Would it be possible to quote, exactly and in full, the lines from the one with "For every layout" through the end of the entries below?

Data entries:
BEGIN

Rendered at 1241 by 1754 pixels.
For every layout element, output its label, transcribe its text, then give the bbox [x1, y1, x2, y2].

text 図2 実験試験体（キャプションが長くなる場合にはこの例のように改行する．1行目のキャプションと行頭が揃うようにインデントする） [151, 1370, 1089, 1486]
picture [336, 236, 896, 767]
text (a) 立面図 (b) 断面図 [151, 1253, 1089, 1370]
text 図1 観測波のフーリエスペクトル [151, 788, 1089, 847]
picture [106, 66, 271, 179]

END

» EXERCISE RESPONSE:
For every layout element, output its label, transcribe its text, then give the bbox [x1, y1, x2, y2].

text 図2 実験試験体（キャプションが長くなる場合にはこの例のように改行する．1行目のキャプションと行頭が揃うようにインデントする） [151, 1370, 1089, 1486]
picture [336, 236, 896, 767]
text (a) 立面図 (b) 断面図 [151, 1253, 1089, 1370]
text 図1 観測波のフーリエスペクトル [151, 788, 1089, 847]
picture [106, 66, 271, 179]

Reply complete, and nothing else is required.